Uma discussão recente entre as comunicadoras Astrid Fontenelle e Gabriela Prioli tomou o Twitter. O debate foi sobre música e comida na festa de São João: a primeira defendeu tradições e o esforço de manter costumes, a segunda afirmava que todas as festas se permitem dinâmicas que atendem a desejos de mercados e públicos renovados.
O que parece apenas a velha disputa entre tradição e modernização guarda em si disputas muito mais relevantes e reveladoras de nossa ligação com Histórias e Memórias nacionais. Me lembrei das festas juninas quando fugia do fácil paladar empacotado do doce/salgado, descobri sabores como o pé-de-moleque, bolo de puba, mungunzá e – em minhas memórias – o mais estranho e atrativo dos sabores juninos: o Aluá.
Não estou entre os puristas que negam dinâmicas culturais ou cristalizam artificialmente tradições inventadas e permanentemente reelaboradas. É impossível impedir transformações do real, mas, frente a processos massivos de aculturação, defendo que festas e tradições sejam espaços de pluralidade e exposição de nossa grande riqueza produtiva, da memória de nossos muitos sabores e que haja ações coletivas e conscientes de defesa dessa multiplicidade.
A culinária é, desde nossas origens sociais, mais que uma necessidade de sobrevivência, orgânica, primária: o comer e o beber são identidades sociais. Em meio à padronização industrial de sabores, aparências e valores, o patrimônio gastronômico de um povo é um bem a ser preservado, não como peça de museu etnográfico, mas como ação viva de circularidade social.
Preparar aluá é fermentar identidades.
O sabor marcante na minha memória afetiva e na de muitos nordestinos é uma beberagem fermentada, azeda, com toques intensos de erva doce, gengibre, cravo e sabores próprios de cada região.
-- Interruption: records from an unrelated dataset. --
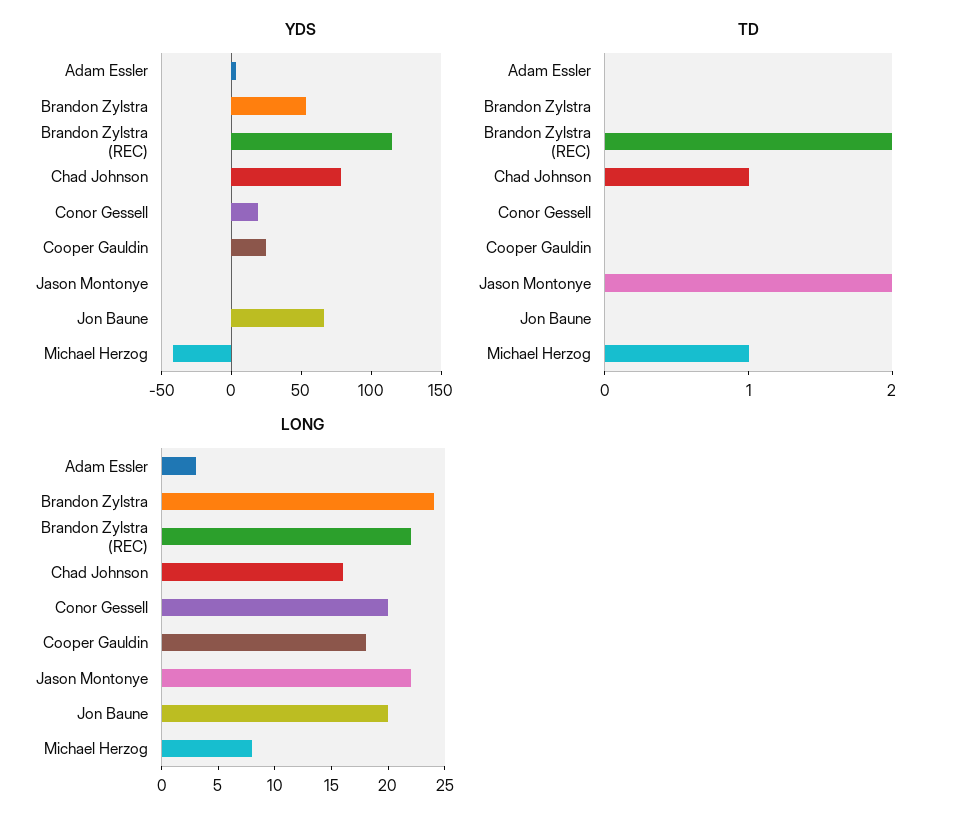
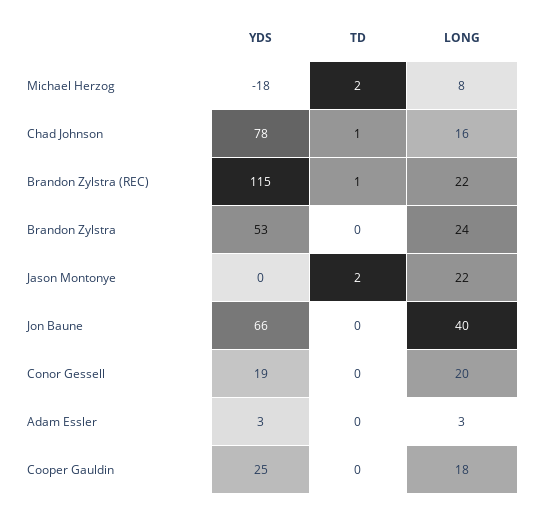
  {
    "YDS": {
      "Adam Essler": 3,
      "Brandon Zylstra": 53,
      "Brandon Zylstra (REC)": 115,
      "Chad Johnson": 78,
      "Conor Gessell": 19,
      "Cooper Gauldin": 25,
      "Jason Montonye": 0,
      "Jon Baune": 66,
-     "Michael Herzog": -40
+     "Michael Herzog": -18
    },
    "TD": {
      "Adam Essler": 0,
      "Brandon Zylstra": 0,
-     "Brandon Zylstra (REC)": 2,
+     "Brandon Zylstra (REC)": 1,
      "Chad Johnson": 1,
      "Conor Gessell": 0,
      "Cooper Gauldin": 0,
      "Jason Montonye": 2,
      "Jon Baune": 0,
-     "Michael Herzog": 1
+     "Michael Herzog": 2
    },
    "LONG": {
      "Adam Essler": 3,
      "Brandon Zylstra": 24,
      "Brandon Zylstra (REC)": 22,
      "Chad Johnson": 16,
      "Conor Gessell": 20,
      "Cooper Gauldin": 18,
      "Jason Montonye": 22,
-     "Jon Baune": 20,
+     "Jon Baune": 40,
      "Michael Herzog": 8
    }
  }

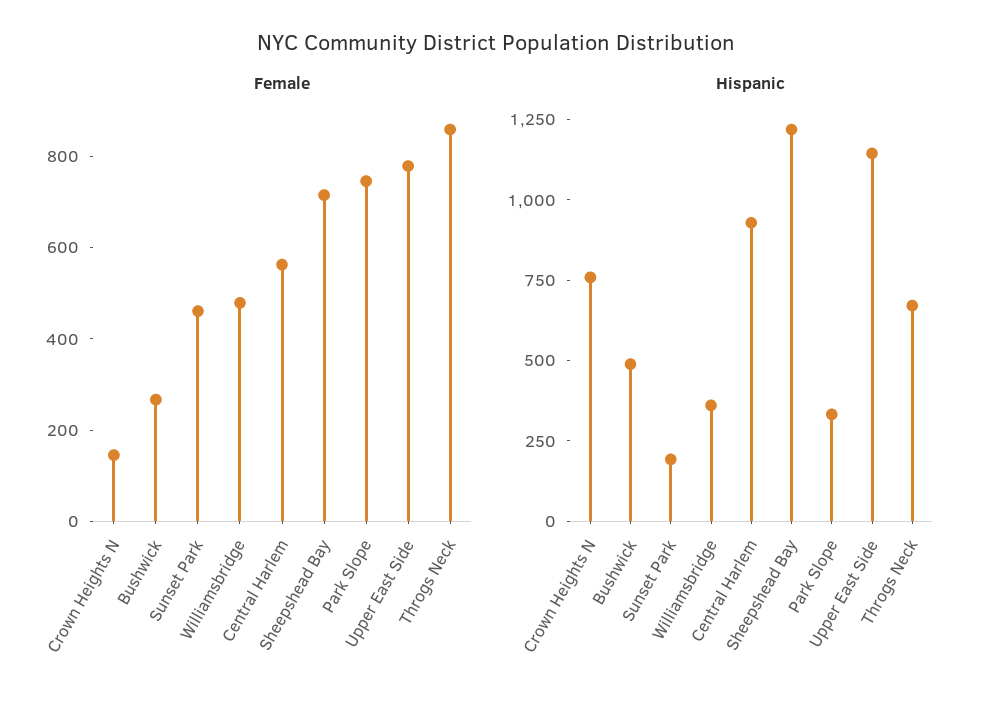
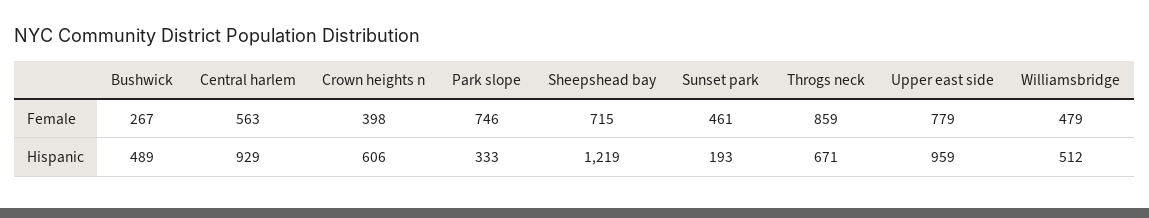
  {
    "Female": {
-     "Crown Heights N": 150,
+     "Crown Heights N": 398,
      "Bushwick": 267,
      "Sunset Park": 461,
      "Williamsbridge": 479,
      "Central Harlem": 563,
      "Sheepshead Bay": 715,
      "Park Slope": 746,
      "Upper East Side": 779,
      "Throgs Neck": 859
    },
    "Hispanic": {
-     "Crown Heights N": 750,
+     "Crown Heights N": 606,
      "Bushwick": 489,
      "Sunset Park": 193,
-     "Williamsbridge": 350,
+     "Williamsbridge": 512,
      "Central Harlem": 929,
      "Sheepshead Bay": 1219,
      "Park Slope": 333,
-     "Upper East Side": 1150,
+     "Upper East Side": 959,
      "Throgs Neck": 671
    }
  }

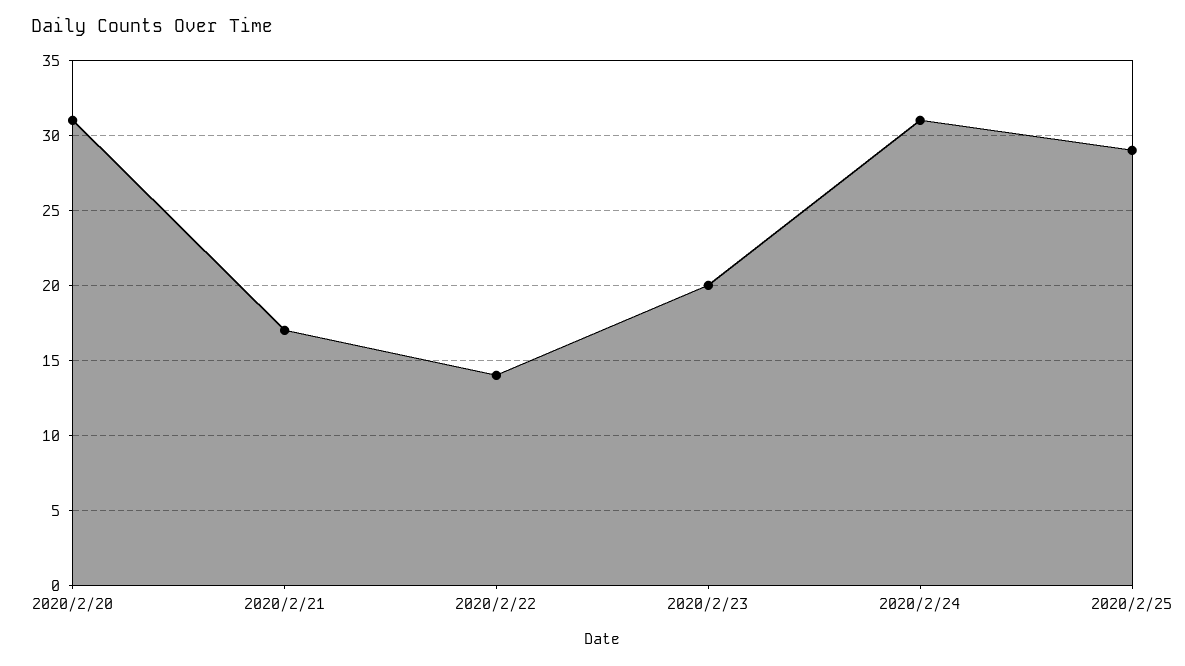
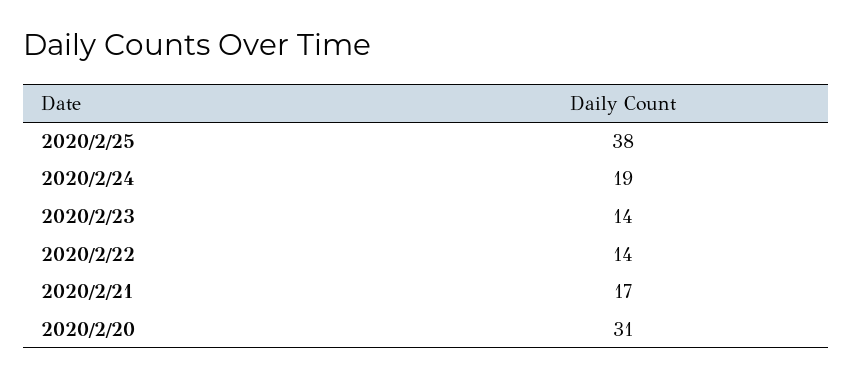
  {
    "2020/2/20": 31,
    "2020/2/21": 17,
    "2020/2/22": 14,
-   "2020/2/23": 20,
+   "2020/2/23": 14,
-   "2020/2/24": 31,
+   "2020/2/24": 19,
-   "2020/2/25": 29
+   "2020/2/25": 38
  }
O azedo interage com o doce intenso da rapadura transformada em bebida, e o resultado é um embolado com sabor de nordestinidade.
Câmara Cascudo disse que o aluá acompanhou a ocupação e colonização do Nordeste, assim sendo, ele acompanhou as interações forçadas de muitas culturas que resultaram em nossa agridoce identidade. Sem negar, ou eufemizar as violências de nossa história colonial, podemos pensar na economia e na cultura local, nos saberes populares e familiares como forma de respeitar as dores de nossa formação, sem edulcorar nem amargar nosso patrimônio gustativo.
As contradições do sabor do Aluá estão carregadas com o que a história nos legou. Originalmente brasileira, é uma miscelânea: a base fermentada de milho, abacaxi ou pão é inspirada nas fermentações rituais indígenas. O adoçado da rapadura ou açúcar mascavo traz nossa formação açucareira, os sabores intensos das especiarias do oriente que se misturam na expansão da Europa e na busca renascentista das Índias. Refrigerante, tônico e saudável, o azedo Aluá é uma tradição histórica integrativa e pedagógica.
O Aluá de pão é praticamente exclusivo do Ceará – é o aluá da minha infância, aliás, Dona Fátima, minha mãe, que vocês já conheceram aqui na coluna, sempre dizia que Aluá é de abacaxi, ou de pão, o resto é invenção – é um costume extremamente nosso, e de grande importância local. Sua produção integra cadeias familiares, quase folclórica, populares e democráticas.
A bebida chegou a ser extremamente popular na corte imperial do Rio de Janeiro, mas, nunca foi mercantilizada em larga escala, mesmo na industrialização tardia do Brasil ela ficou de fora. O Aluá bebe dos festejos indígenas, juntos com beberagens como o mocororó e o cauim, e tem forte conexão com o misticismo de nossas gentes, está ligado ao catolicismo popular e seu preparo se conecta com a ritualística do São João.
Em muitas regiões, a bebida só pode ser consumida após as rezas. O Aluá está no candomblé, onde aumenta o axé de quem a ingere e reforça a conexão com os orixás e a espiritualidade ancestral.
Pensar o Aluá é pensar nossas tradições e costumes, como lidamos com nossa arca de saberes e sabores, para onde vamos e de onde viemos enquanto coletividade, que história construímos e que gostos partilhamos e partilharemos.
Voltando à discussão de Astrid e Prioli, não se trata de música, ou de São João – apenas – se trata de diversidade e conhecimento, de experimentação, de se permitir que além da cerveja industrializada que tem suporte para está em cada prateleira e cada mesa de bar dia-a-dia se possa conhecer os azedos, amargos e ácidos que nos alimentaram como humanidade quando açúcar e sal não eram tão onipresentes.
É preciso cuidar de nosso patrimônio não apenas físico, mas permitir que a multiplicidade dos brasis continue a existir e suas muitas teias continuem a se desentrelaçar nem que seja, infelizmente, uma vez a cada ano. Que tal então deixar ao menos esse espaço para a tradição?